What’s that force going to be, though?

That’s the million-dollar question, right? Are you afraid of being stuck doing the same old boring work for the rest of your life? Do you have a burgeoning curiosity for the creative? Did you lose your job and now need to figure something out fast? Are your friends pushing you to finally take that creative leap you’ve talked about forever but never actually acted on?

Different forces will affect everyone differently. Some may be motivated to move by fear, while others become paralyzed by it. As you continue to grow as a writer (or whatever else you end up doing in life), you need to keep finding those forces that motivate you and keep you moving.

Your growth depends on it.

Lesson 3: Read Good Books

Mike recommended three books to help kickstart creativity and understand art, content, and branding.

The first is a short read called Steal Like an Artist by Austin Kleon. It’s written as motivational tidbits for creatives to better develop a healthy practice of content production. It’s okay to take inspiration and ideas from those you admire. You don’t have to be original because you can’t be original—at least, not entirely. Originality comes from synthesizing and recreating art and information that already exists. Make it again. Make it yours.

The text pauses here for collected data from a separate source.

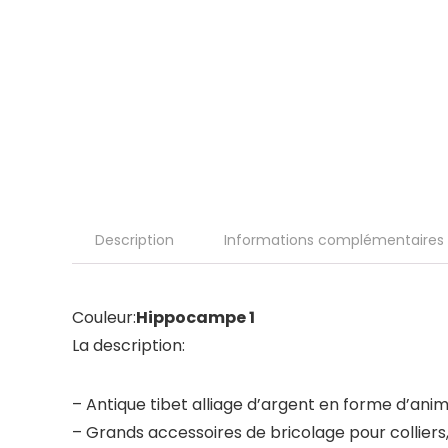
Description
Informations complémentaires
Couleur:
Hippocampe 1
La description:
– Antique tibet alliage d’argent en forme d’ani
– Grands accessoires de bricolage pour colliers,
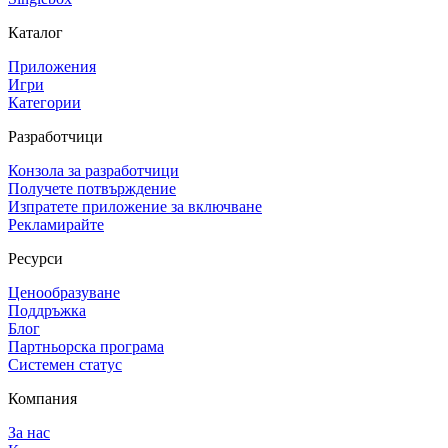
Каталог
Приложения
Игри
Категории
Разработчици
Конзола за разработчици
Получете потвърждение
Изпратете приложение за включване
Рекламирайте
Ресурси
Ценообразуване
Поддръжка
Блог
Партньорска програма
Системен статус
Компания
За нас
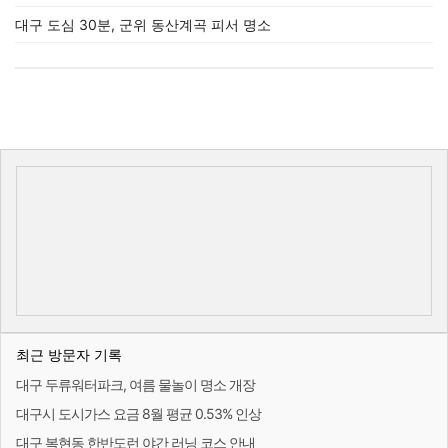
대구 도심 30분, 군위 동산계곡 피서 명소
최근 방문자 기록
대구 두류워터파크, 여름 물놀이 명소 개장
대구시 도시가스 요금 8월 평균 0.53% 인상
대구 복현동 한반도런 야간 러닝 코스 안내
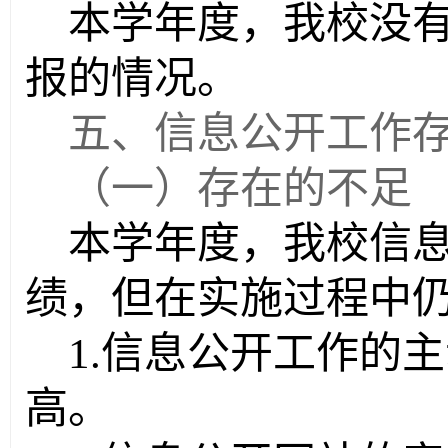
本学年度，我校没
报的情况。
五、信息公开工作
（一）存在的不足
本学年度，我校信
绩，但在实施过程中
1.
信息公开工作的主
高。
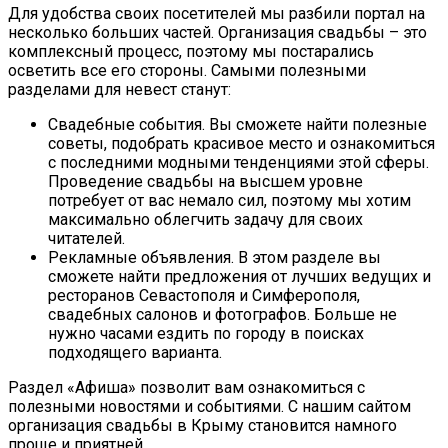
Для удобства своих посетителей мы разбили портал на
несколько больших частей. Организация свадьбы – это
комплексный процесс, поэтому мы постарались
осветить все его стороны. Самыми полезными
разделами для невест станут:
Свадебные события. Вы сможете найти полезные
советы, подобрать красивое место и ознакомиться
с последними модными тенденциями этой сферы.
Проведение свадьбы на высшем уровне
потребует от вас немало сил, поэтому мы хотим
максимально облегчить задачу для своих
читателей.
Рекламные объявления. В этом разделе вы
сможете найти предложения от лучших ведущих и
ресторанов Севастополя и Симферополя,
свадебных салонов и фотографов. Больше не
нужно часами ездить по городу в поисках
подходящего варианта.
Раздел «Афиша» позволит вам ознакомиться с
полезными новостями и событиями. С нашим сайтом
организация свадьбы в Крыму становится намного
проще и приятней.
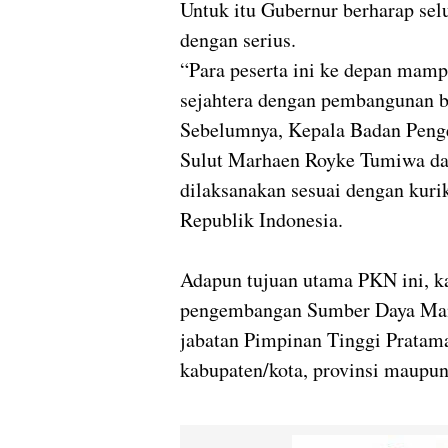
Untuk itu Gubernur berharap sel
dengan serius.
“Para peserta ini ke depan mam
sejahtera dengan pembangunan b
Sebelumnya, Kepala Badan Pen
Sulut Marhaen Royke Tumiwa da
dilaksanakan sesuai dengan ku
Republik Indonesia.
Adapun tujuan utama PKN ini, 
pengembangan Sumber Daya Man
jabatan Pimpinan Tinggi Pratama 
kabupaten/kota, provinsi maupun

The second is Building a StoryBrand by Donald Miller. How do you create a brand that sticks—one that people love and come back to over and over again? You have to tell a great story, and every story has a hero, a villain, and a guide. Who plays each roll in your brand? I’m only just jumping into this one, but I’m already learning more about what story brands tell.

The last is The War of Art by Steven Pressfield. The title is a clever play on Sun Tzu’s The Art of War, but it’s fitting. Creativity is a battle. The enemy—Resistance. Resistance is the greatest obstacle to consistently create awesome work. I’m looking forward to reading this one soon.

Wrapping Up

I know, I opened this whole spiel by talking about how one-way communication only takes you so far…. But don’t worry. I’m definitely not saying you should disregard it altogether.

Instead, Be more selective in what you read and listen to. I just unsubscribed from about 20 different podcasts. I filled my TBR pile with books about story, marketing, and personal growth. I only read blogs and emails that help me develop into the person I want to become.

I just needed to trim the fat, really. Doing that gives me time to focus on what really matters—building meaningful relationships.